The New York Times reported over the weekend that the Arab League was temporarily suspending its one-month-old monitoring mission in Syria pending a final decision this week. The League, apparently, is scared that its observers might get caught in the crackdown that the Assad regime is unleashing against its citizens. Notes the Times:
The head of the Arab League, Nabil al-Araby, said in a statement Saturday that after discussions with Arab foreign ministers, the 22-member body had come to its decision because of "a severe deterioration of the situation and the continued use of violence." And he blamed the Syrian government for the bloodshed, saying that it had decided "to escalate the military option…
Their [the League's] hesitation outside Rankous on Saturday, a town emptied of people after five days of clashes and government shelling, seemed to encapsulate the shortcomings of a mission accused by government opponents of providing cover to President Bashar al-Assad's crackdown. Warned by army officers that insurgents could use explosives against them, a driver working with the observers refused to drive their heavily armored Mercedes into town.
Opposition activists in Rankous said they would have welcomed the visit. Despite the criticisms, the observers, with offices in several cities, were often the only outside witnesses to fighting that the United Nations said has killed more than 5,400.
But my question is: what exactly did the League expect? Rose garlands and olive tapenade? It's entering a war zone for allah's sake! Of course, its observers are going to be endangered.

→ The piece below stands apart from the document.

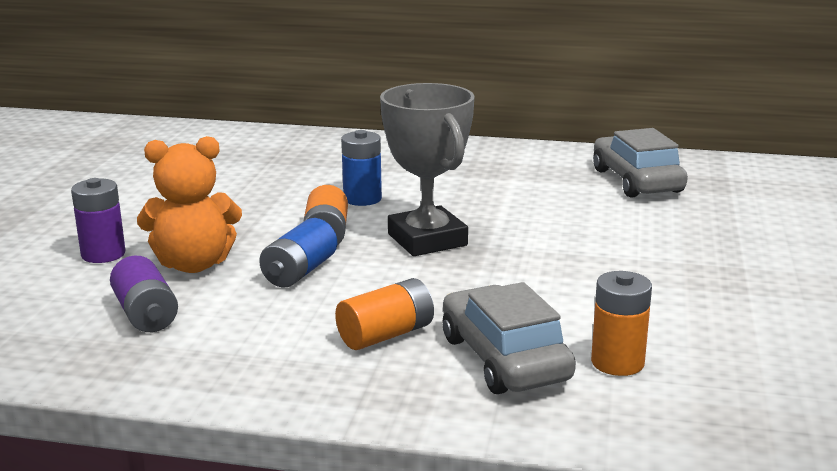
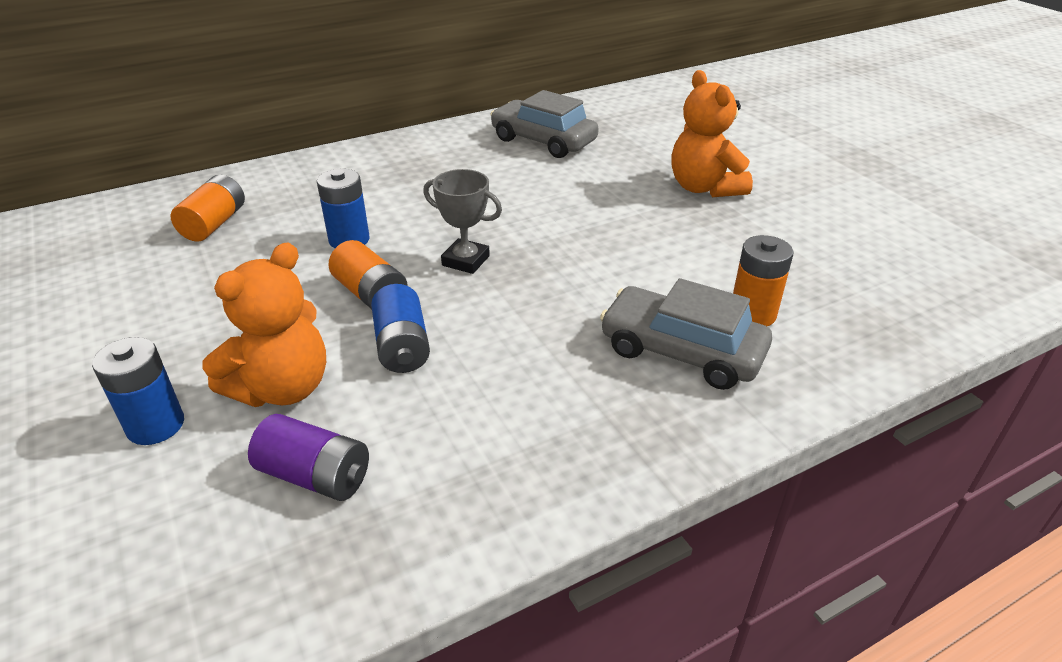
camera: 40 degrees left, 15 degrees up
purple battery [71,178,125,263] -> blue battery [92,337,184,445]
orange battery [335,278,434,350] -> orange battery moved to [171,175,245,242]
grey trophy [380,83,475,256] -> grey trophy [423,169,502,274], size x0.59
none -> orange teddy bear [671,70,753,197]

The whole point of sending the mission was to force the regime to restraint its brutal tactics. Calling it off now when Assad is escalating his crackdown means that the League is turning tail just when it is most needed. This will do more damage than if the League had desisted from sticking its nose in Assad's business in the first place. It has showcased its utter impotence to the world, signaling to all aspiring Mideast tyrants that they have absolutely nothing to fear from it, not even the prospect of being held to account later for crimes against humanity.